241027 - MUS QZD- BRUCKNER & KLOSE - ŒUVRES POUR QUATUOR À CORDES - QUATUOR DIOTINA

 





241027 - MUS QZD- BRUCKNER & KLOSE - ŒUVRES POUR QUATUOR À CORDES - QUATUOR DIOTINA







FRIEDRICH KLOSE

1862-1942

« String Quartets »

Quatuor Diotima

Pentatone

KOLSE – Quatuor à cordes

BRUCKNER – Quatuor à cordes

BRUCKNER – Rondo

BRUCKNER – Thème et variations.




TECHNIQUE : 4/5

Enregistré par Stephan Schmidt en février 2024 à la Brucknerhaus de Linz. Une image de quatuor à cordes homogène et équilibrée. La grande précision globale, sans être trop sèche, souffre d'un léger manque d'enveloppement.





C'est un joyau, une révélation même, que le quatuor à cordes de Friedich Klose. Cet étudiant de Felix Mottl à Karlsruhe vint en 1886, sur la recommandation de son maître, à Vienne prendre des leçons particulières auprès de Bruckner. Terminé en 1911 alors que Klose enseignait à son tour à Munich, son Quatuor en mi bémol majeur se veut « un hommage rendu en quatre versements à [s]es sévères maîtres d'école allemands ». Par ses dimensions (cinquante minutes environ), sa construction rigoureuse, la richesse de son inspiration, il évoque davantage le quatuor de Franck que le style brucknérien, hormis la splendide conclusion de l'Adagio man non troppo ou le fantastique démoniaque du Vivace. Les Diotima plongent avec audace dans sa polyphonie très dense et en préservent la lisibilité (ce qui n'est pas un mince exploit) jusqu'à l'exaltation du vaste finale. Leur parfaite homogénéité, la beauté de leurs timbres restituent les climats variés de ce qui nous apparaît comme l'un des plus grands chefs-d'œuvre du genre en terres germaniques au début du XX° siècle. Une découverte précieuse : seul existait un 33-tours confidentiel gravé par le Quatuor de la Tonhalle de Zurich que remplace avantageusement ce nouvel enregistrement.
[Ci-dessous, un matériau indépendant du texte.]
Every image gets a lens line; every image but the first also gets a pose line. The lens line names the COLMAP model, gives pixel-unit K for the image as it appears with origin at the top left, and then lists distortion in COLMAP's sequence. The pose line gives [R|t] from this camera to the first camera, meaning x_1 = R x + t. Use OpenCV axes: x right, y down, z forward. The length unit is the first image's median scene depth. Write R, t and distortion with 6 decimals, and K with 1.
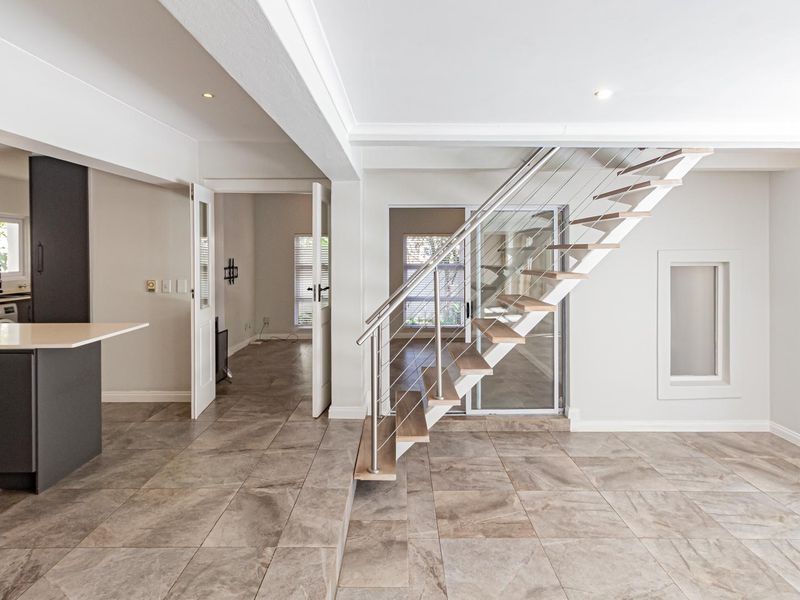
lens RADIAL K [[491.0, 0, 396.6], [0, 491.0, 301.4], [0, 0, 1]] dist [-0.000815, -0.000066]
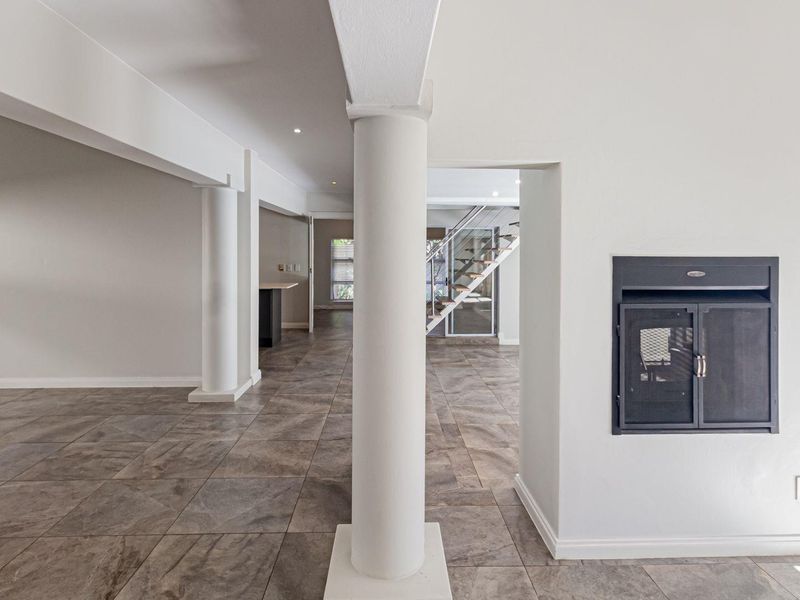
lens RADIAL K [[491.0, 0, 396.6], [0, 491.0, 301.4], [0, 0, 1]] dist [-0.000815, -0.000066]
pose [[0.999034, 0.003565, 0.043796, -0.133446], [-0.003688, 0.999989, 0.002737, 0.090998], [-0.043786, -0.002896, 0.999037, -0.903596]]
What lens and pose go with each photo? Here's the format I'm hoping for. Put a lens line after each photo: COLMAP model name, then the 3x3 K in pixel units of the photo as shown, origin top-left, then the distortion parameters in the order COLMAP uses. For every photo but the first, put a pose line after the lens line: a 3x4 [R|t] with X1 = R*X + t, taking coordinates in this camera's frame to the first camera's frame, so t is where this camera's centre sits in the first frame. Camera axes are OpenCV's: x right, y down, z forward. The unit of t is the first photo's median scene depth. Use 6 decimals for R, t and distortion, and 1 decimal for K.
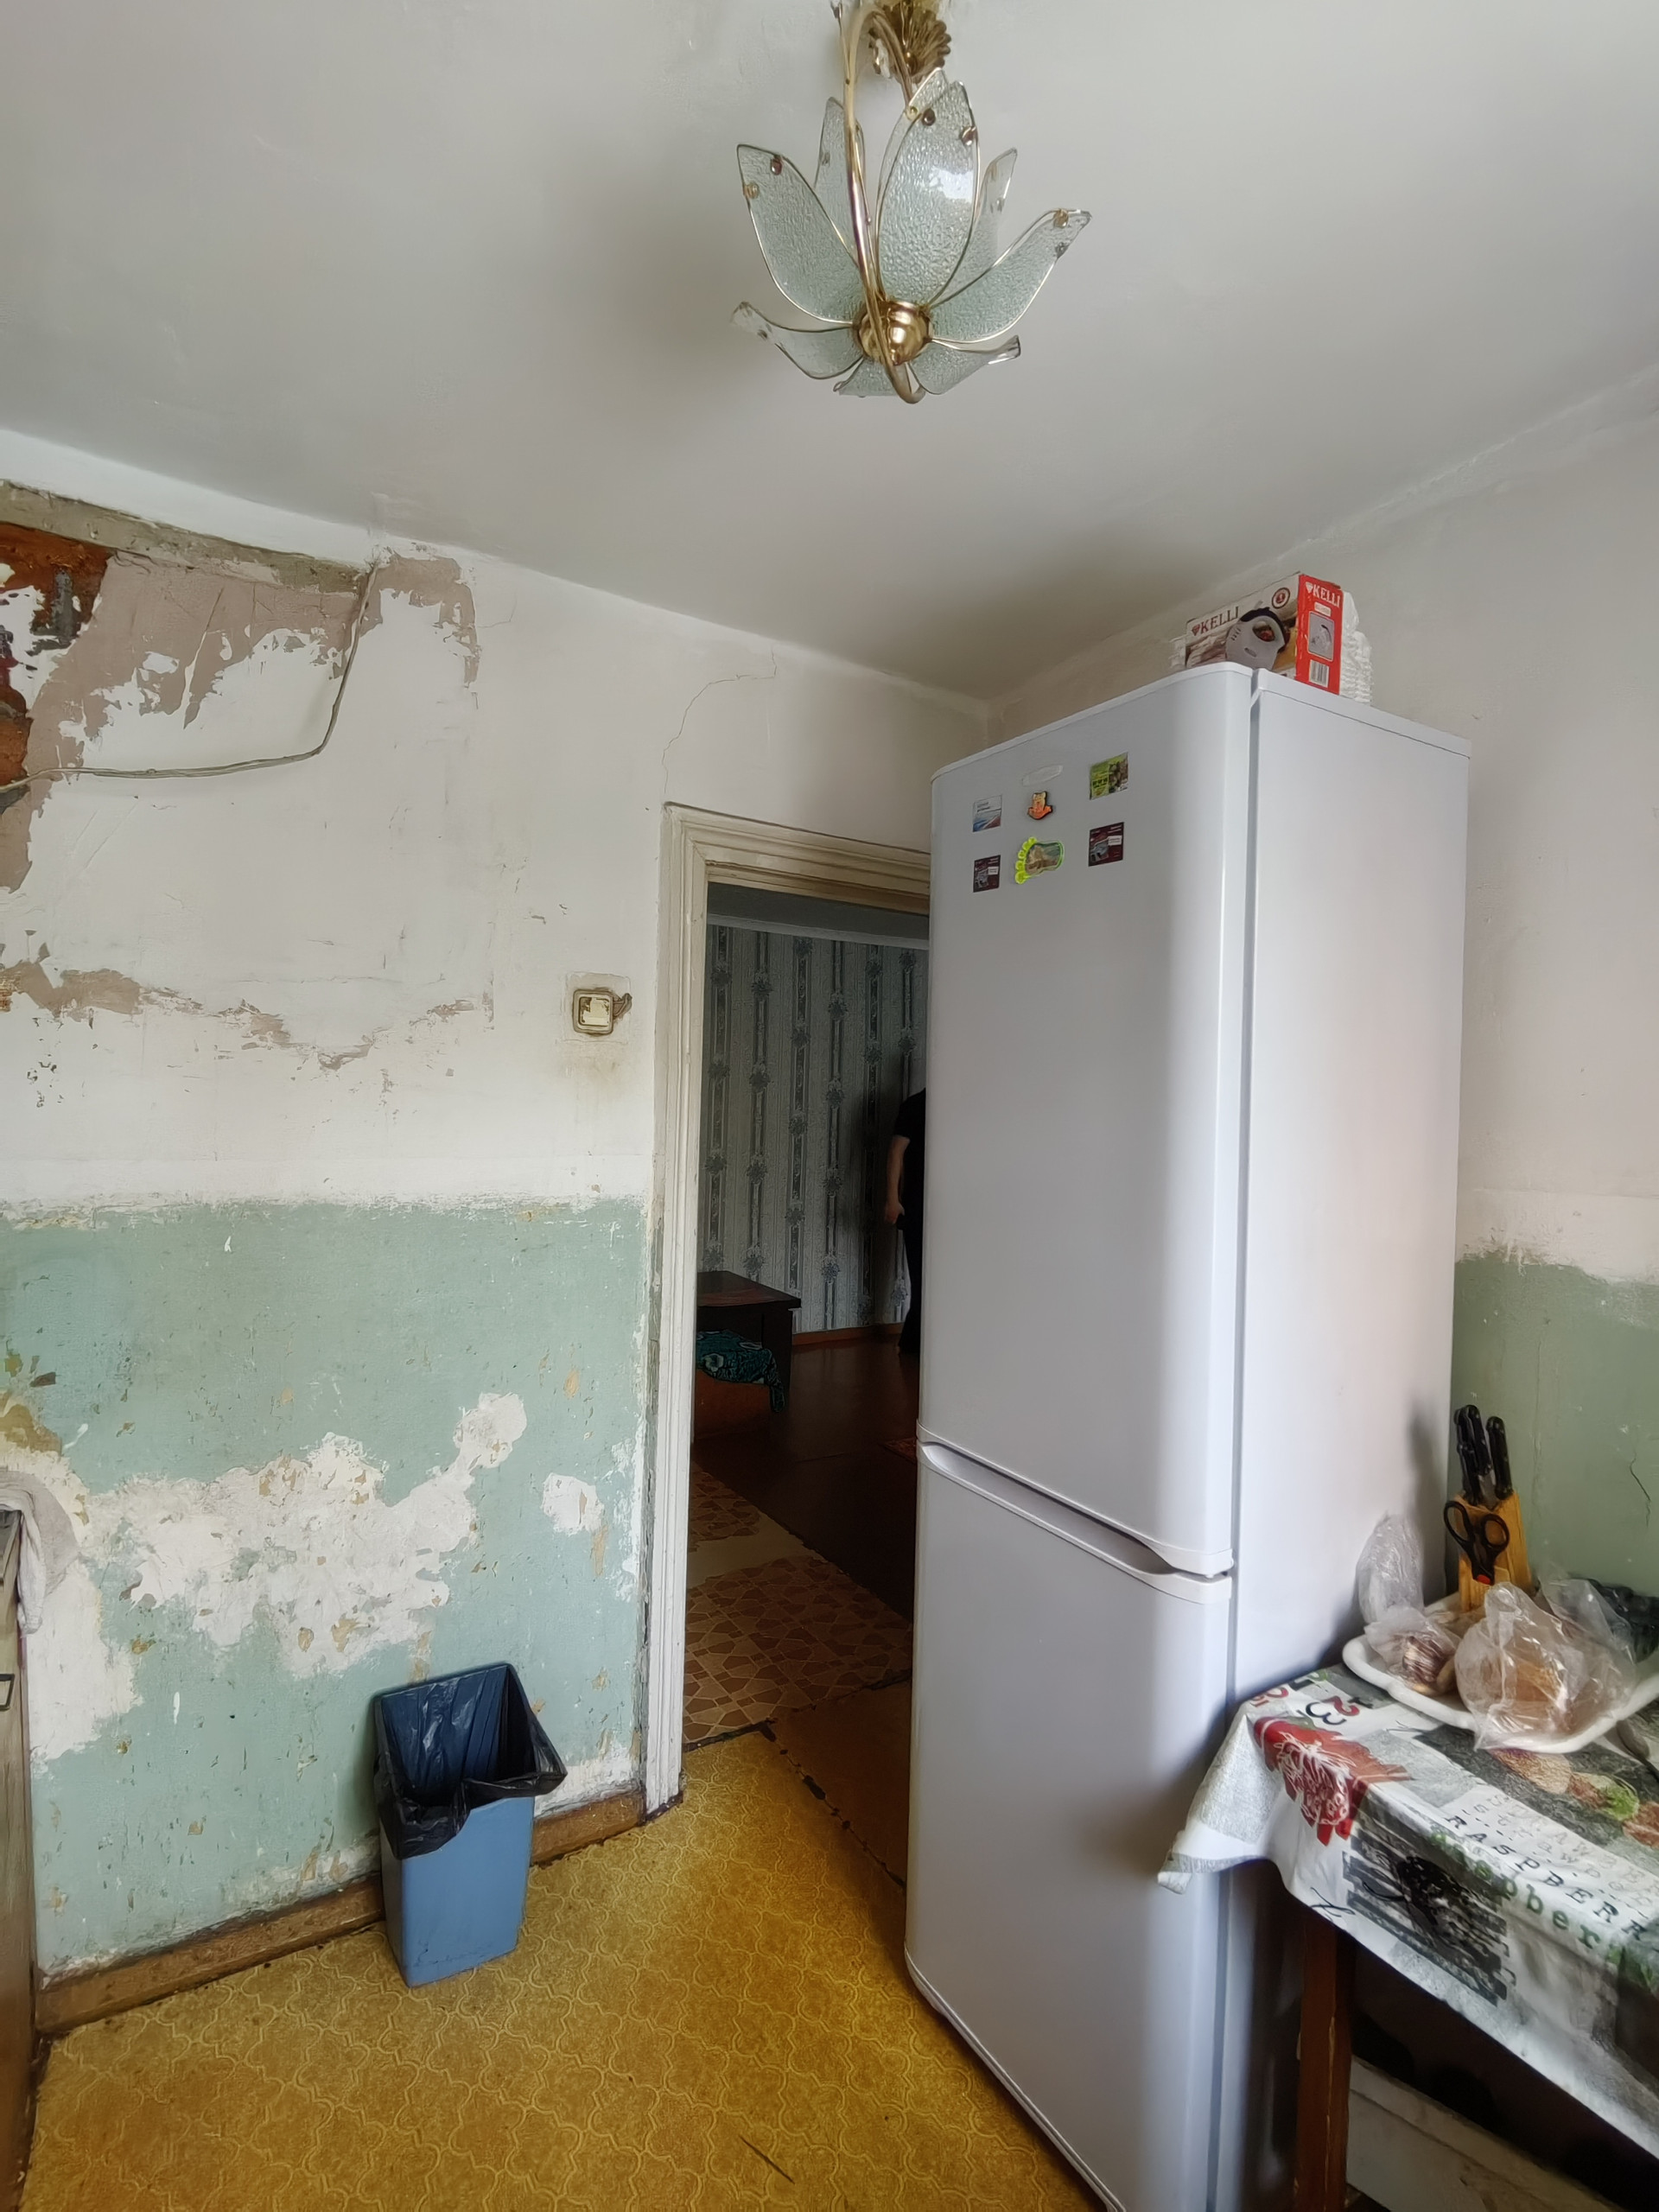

Cette merveille est d'autant plus recommandable que les Diatona lui offrent une luxueuse compagnie en réunissant tout ce que Bruckner a écrit pour le quatuor à cordes. Certes, ces pages n'appartiennent pas à sa plus grande période créatrice mais à ses tardives études d'écritures sous la houlette d'Otto Kitzler. Dès 1861, il met en pratique ce qu'il apprend dans un Thème et variations en mi bémol majeur, encore assez scolaire, et un Quatuor en ut mineur où perce déjà une vraie personnalité. Même si, inévitablement, l'ombre de Schubert plane sur l'Andante et le souvenir de Haydn imprègne le Scherzo. Achevé dans la foulée, le Rondo en ut mineur constitue un finale alternatif, plus travaillé que le premier mais moins bien adapté à l'ensemble de la partition : le geste conclusif du premier jet, typiquement brucknérien, reste préférable. Là aussi les Diotima se hissent sans peine au sommet. À la référence posée par L'Archibudelli pour le quatuor et le rondo (Sony), ils livrent un pendant plus romantique, moins ancré dans la descendance haydnienne.